Give the data below again exactly as written, without its pictures.

(Beginning of INFORMATION SHOWN)

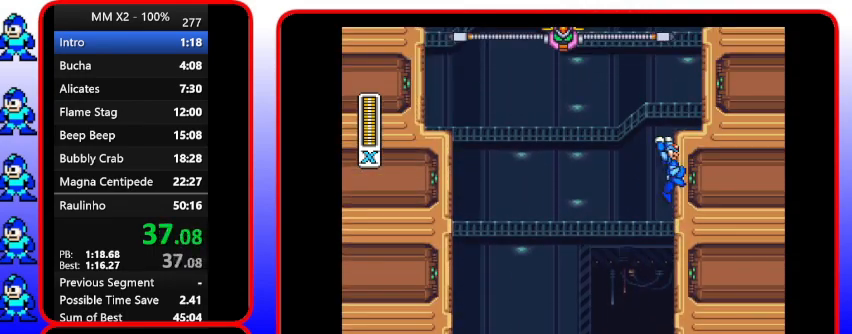
Gameplay with a controller (Nintendo layout); each line is a JSON object with the inputs held at the frame after it. "events" lists button and stick changes between this image and that frame as [ms after this image, input, new state], when the widget could be followed in between. Not read: DPAD_RIGHT L3 R3.
{"buttons": ["B"], "events": [[233, "B", "up"], [467, "B", "down"]]}
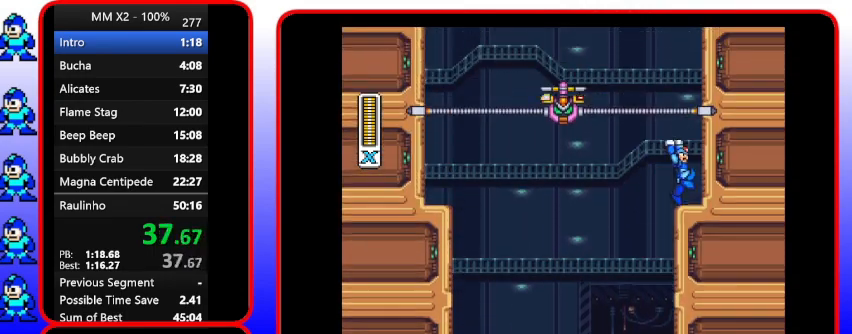
{"buttons": [], "events": [[367, "B", "up"]]}
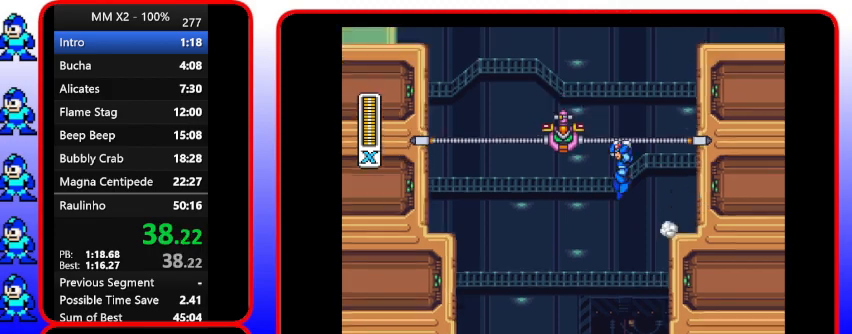
{"buttons": ["Y"], "events": [[100, "B", "down"], [100, "DPAD_LEFT", "down"], [267, "DPAD_LEFT", "up"], [267, "Y", "down"], [400, "B", "up"]]}
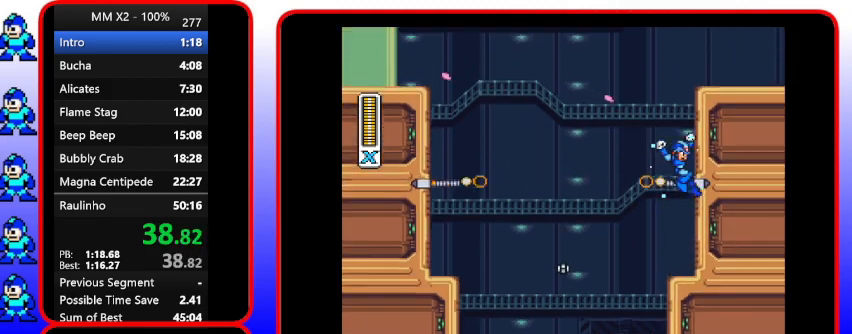
{"buttons": ["Y"], "events": [[33, "B", "down"], [467, "B", "up"]]}
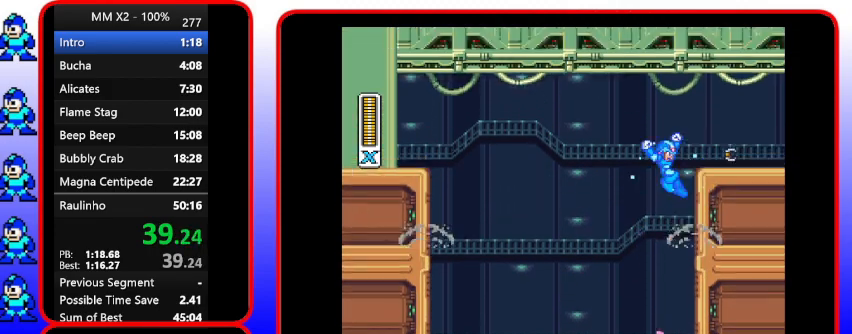
{"buttons": ["B", "Y"], "events": [[133, "B", "down"]]}
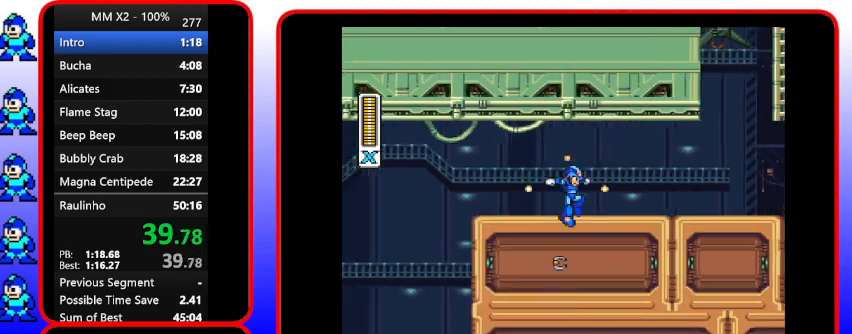
{"buttons": ["Y"], "events": [[67, "B", "up"]]}
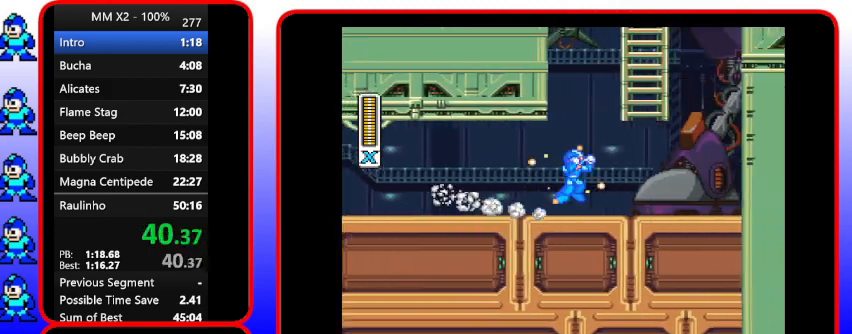
{"buttons": ["B", "Y", "DPAD_UP", "DPAD_LEFT"], "events": [[133, "B", "down"], [333, "DPAD_LEFT", "down"], [333, "DPAD_UP", "down"]]}
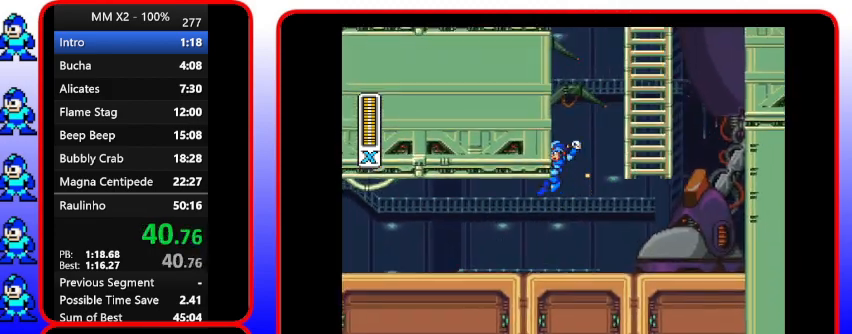
{"buttons": ["Y", "DPAD_UP", "DPAD_LEFT"], "events": [[67, "B", "up"]]}
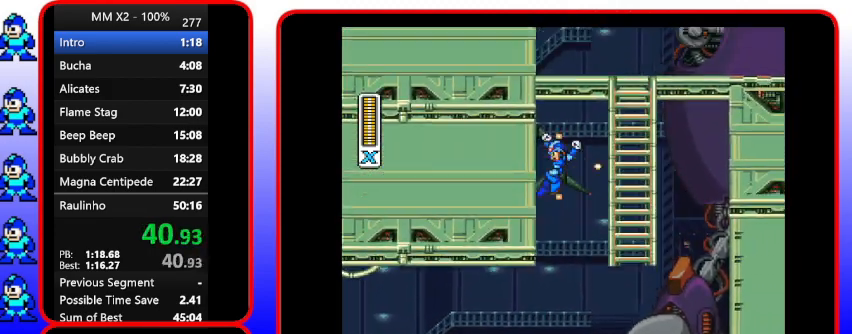
{"buttons": ["B", "Y", "DPAD_UP"], "events": [[167, "B", "down"], [167, "DPAD_LEFT", "up"]]}
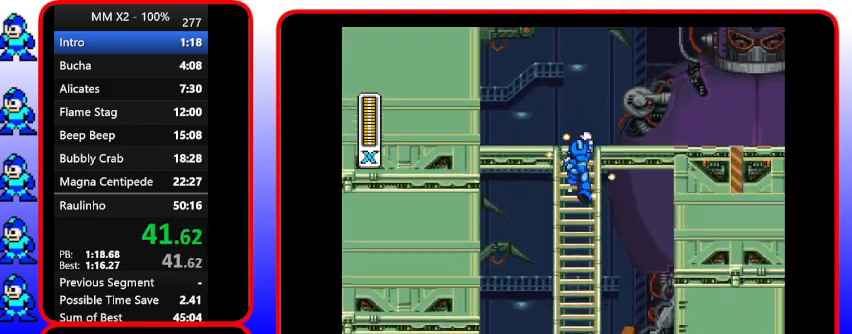
{"buttons": ["Y"], "events": [[233, "B", "up"], [400, "DPAD_UP", "up"]]}
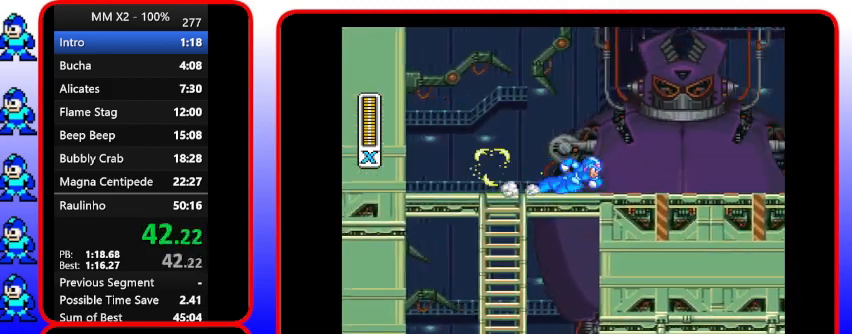
{"buttons": ["Y"], "events": []}
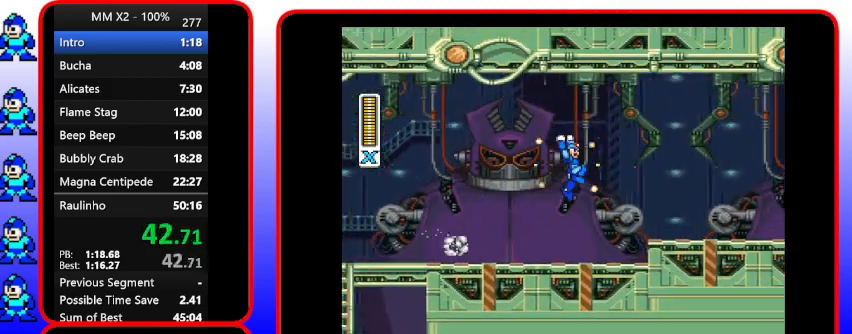
{"buttons": ["Y", "DPAD_DOWN"], "events": [[67, "B", "down"], [433, "B", "up"], [433, "DPAD_DOWN", "down"]]}
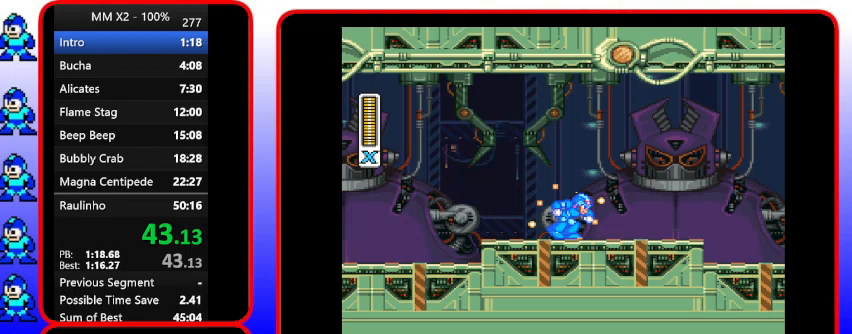
{"buttons": ["B", "Y"], "events": [[300, "DPAD_DOWN", "up"], [500, "B", "down"]]}
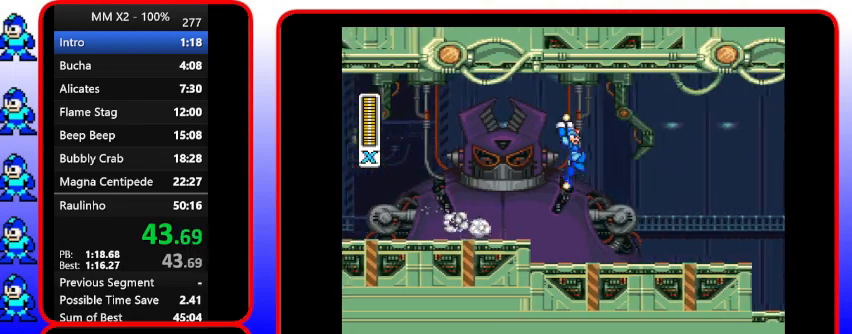
{"buttons": ["Y", "DPAD_DOWN"], "events": [[200, "B", "up"], [200, "DPAD_DOWN", "down"]]}
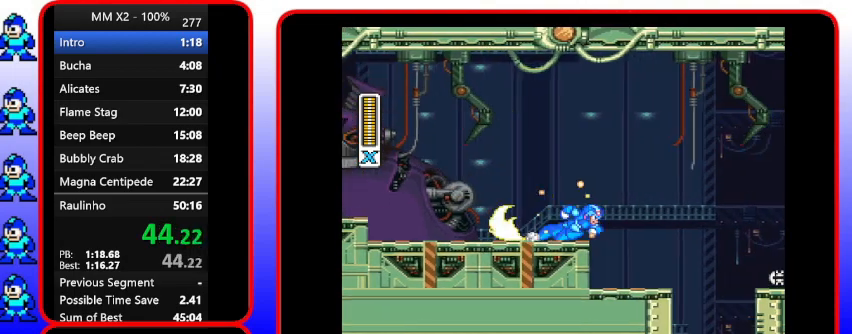
{"buttons": ["B", "Y"], "events": [[267, "B", "down"], [267, "DPAD_DOWN", "up"]]}
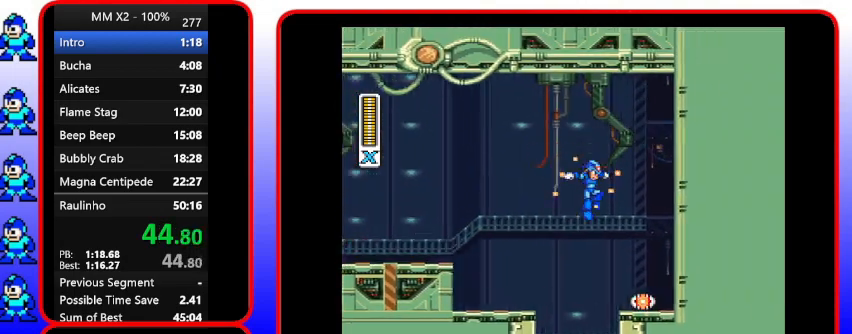
{"buttons": ["Y"], "events": [[133, "B", "up"]]}
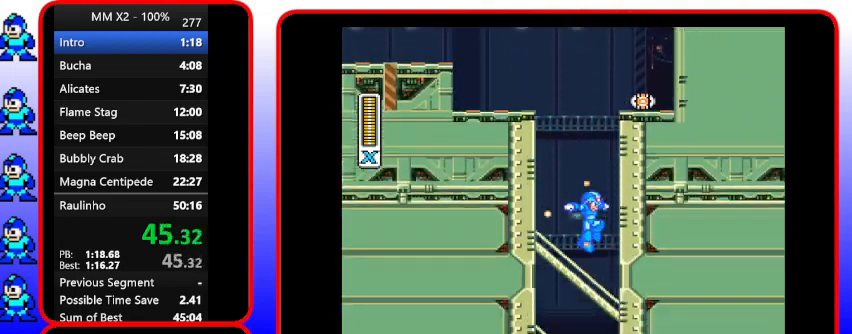
{"buttons": ["Y"], "events": []}
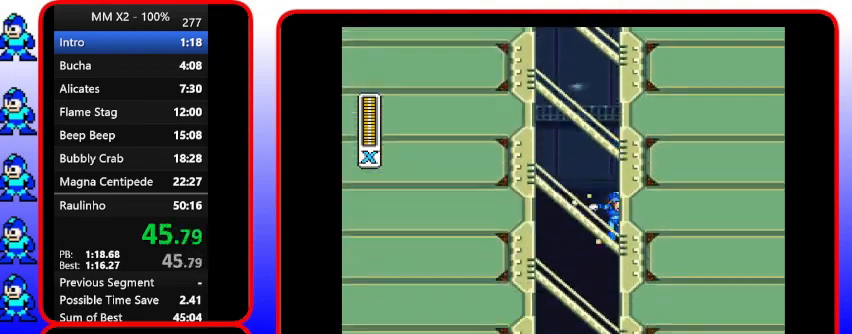
{"buttons": ["Y"], "events": []}
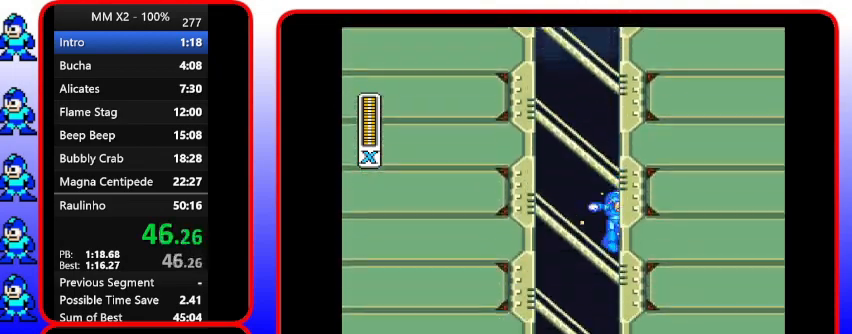
{"buttons": ["Y"], "events": []}
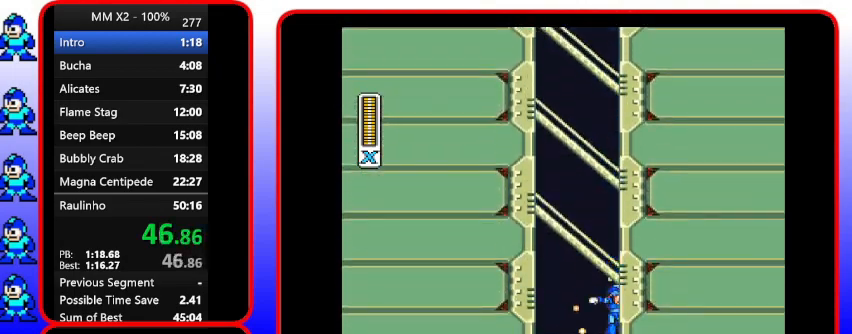
{"buttons": ["Y"], "events": []}
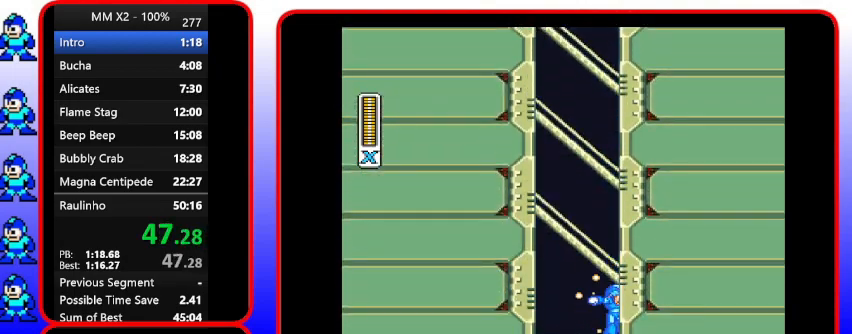
{"buttons": ["Y"], "events": []}
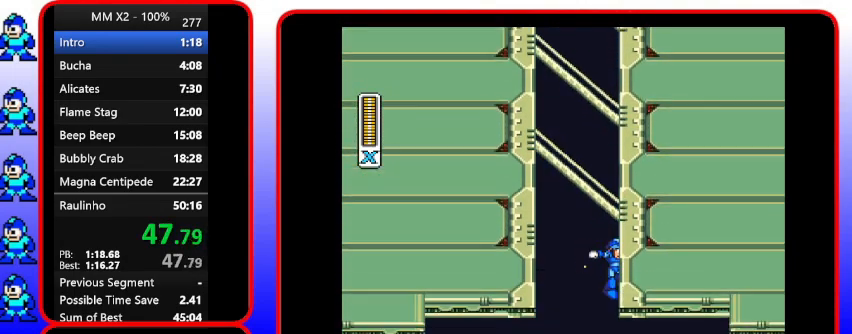
{"buttons": ["Y"], "events": []}
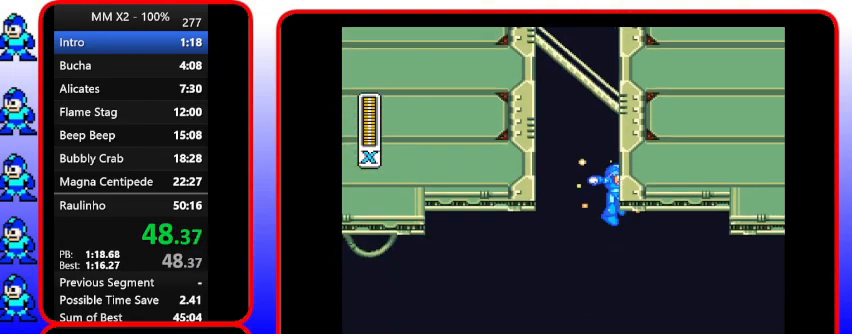
{"buttons": ["Y"], "events": []}
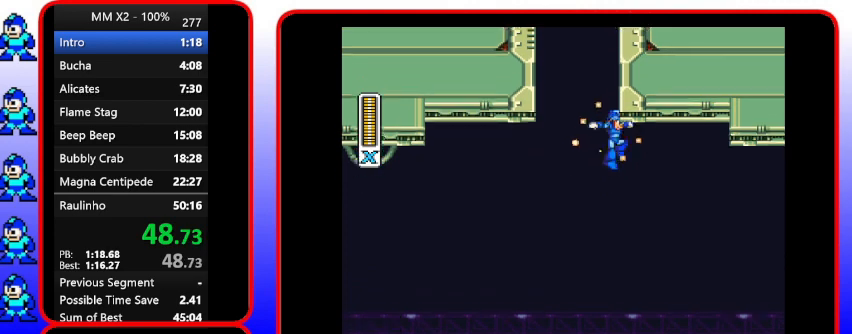
{"buttons": ["Y"], "events": []}
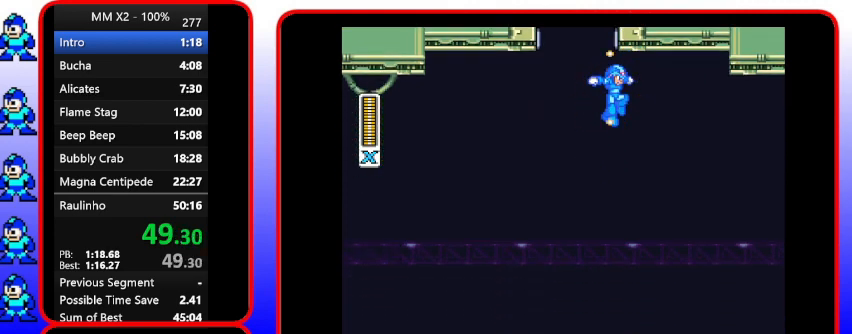
{"buttons": ["Y"], "events": []}
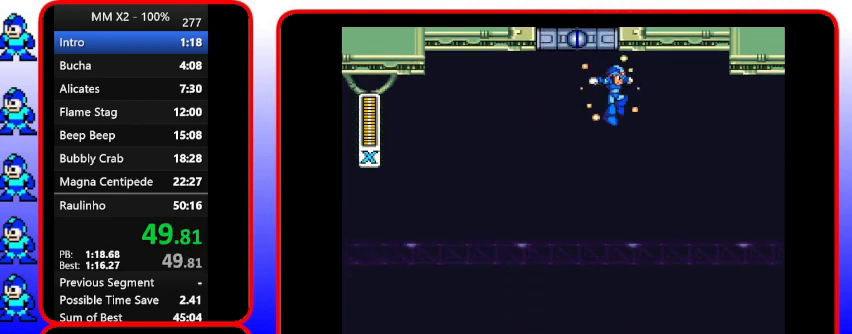
{"buttons": ["Y"], "events": []}
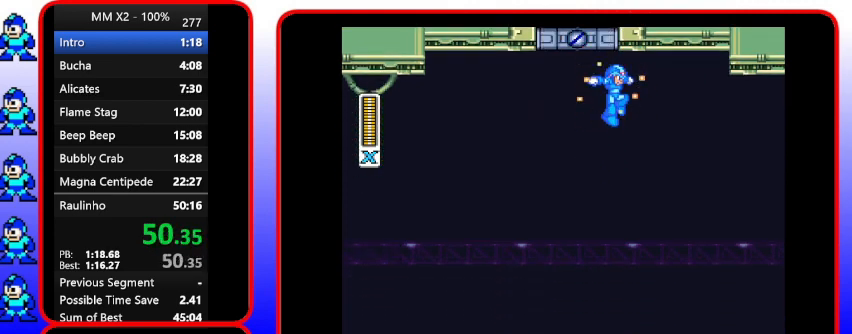
{"buttons": ["Y"], "events": []}
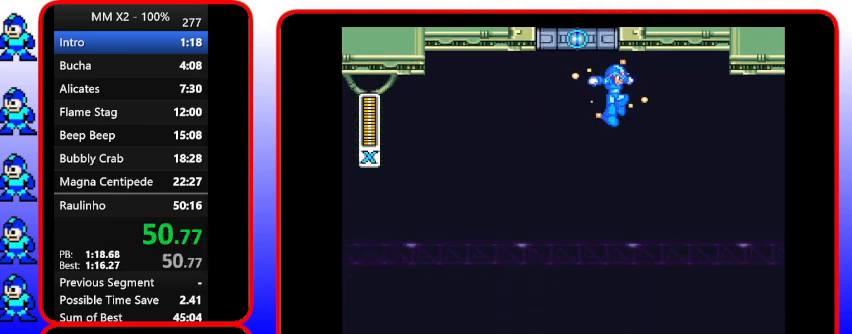
{"buttons": ["Y"], "events": []}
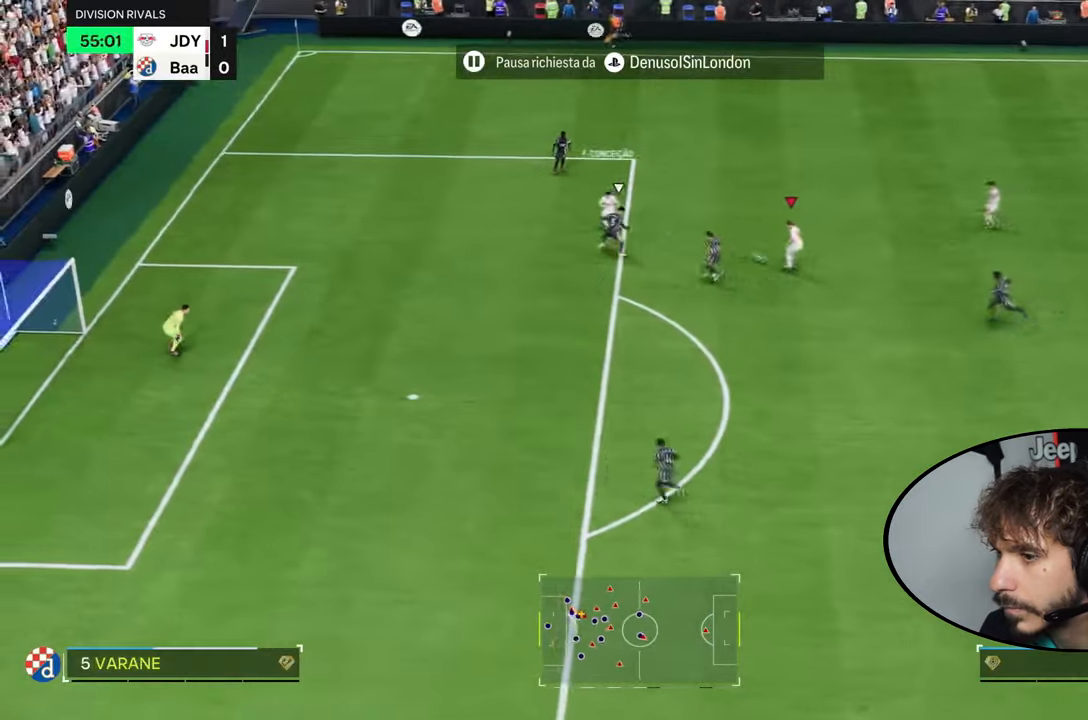
Gameplay with a controller (PlayStation layout); each line is a JSON object with the inputs held at the frame after it. "events" lists button and stick changes between this image and that frame as [ms after this image, input, new state], when the widget could be followed in between. Not read: L3 R3.
{"buttons": [], "left_stick": "down", "right_stick": "center"}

(End of INFORMATION SHOWN)

● EXERCISE OUTPUT
Gameplay with a controller (Nintendo layout); each line is a JSON object with the inputs held at the frame after it. "events" lists button and stick changes between this image and that frame as [ms after this image, input, new state], when the widget could be followed in between. Not read: DPAD_RIGHT L3 R3.
{"buttons": ["B"], "events": [[233, "B", "up"], [467, "B", "down"]]}
{"buttons": [], "events": [[367, "B", "up"]]}
{"buttons": ["Y"], "events": [[100, "B", "down"], [100, "DPAD_LEFT", "down"], [267, "DPAD_LEFT", "up"], [267, "Y", "down"], [400, "B", "up"]]}
{"buttons": ["Y"], "events": [[33, "B", "down"], [467, "B", "up"]]}
{"buttons": ["B", "Y"], "events": [[133, "B", "down"]]}
{"buttons": ["Y"], "events": [[67, "B", "up"]]}
{"buttons": ["B", "Y", "DPAD_UP", "DPAD_LEFT"], "events": [[133, "B", "down"], [333, "DPAD_LEFT", "down"], [333, "DPAD_UP", "down"]]}
{"buttons": ["Y", "DPAD_UP", "DPAD_LEFT"], "events": [[67, "B", "up"]]}
{"buttons": ["B", "Y", "DPAD_UP"], "events": [[167, "B", "down"], [167, "DPAD_LEFT", "up"]]}
{"buttons": ["Y"], "events": [[233, "B", "up"], [400, "DPAD_UP", "up"]]}
{"buttons": ["Y"], "events": []}
{"buttons": ["Y", "DPAD_DOWN"], "events": [[67, "B", "down"], [433, "B", "up"], [433, "DPAD_DOWN", "down"]]}
{"buttons": ["B", "Y"], "events": [[300, "DPAD_DOWN", "up"], [500, "B", "down"]]}
{"buttons": ["Y", "DPAD_DOWN"], "events": [[200, "B", "up"], [200, "DPAD_DOWN", "down"]]}
{"buttons": ["B", "Y"], "events": [[267, "B", "down"], [267, "DPAD_DOWN", "up"]]}
{"buttons": ["Y"], "events": [[133, "B", "up"]]}
{"buttons": ["Y"], "events": []}
{"buttons": ["Y"], "events": []}
{"buttons": ["Y"], "events": []}
{"buttons": ["Y"], "events": []}
{"buttons": ["Y"], "events": []}
{"buttons": ["Y"], "events": []}
{"buttons": ["Y"], "events": []}
{"buttons": ["Y"], "events": []}
{"buttons": ["Y"], "events": []}
{"buttons": ["Y"], "events": []}
{"buttons": ["Y"], "events": []}
{"buttons": ["Y"], "events": []}
Gameplay with a controller (PlayStation layout); each line is a JSON object with the inputs held at the frame after it. "events" lists button and stick changes between this image and that frame as [ms after this image, input, new state], when the widget could be followed in between. Not read: L3 R3.
{"buttons": [], "left_stick": "down", "right_stick": "center"}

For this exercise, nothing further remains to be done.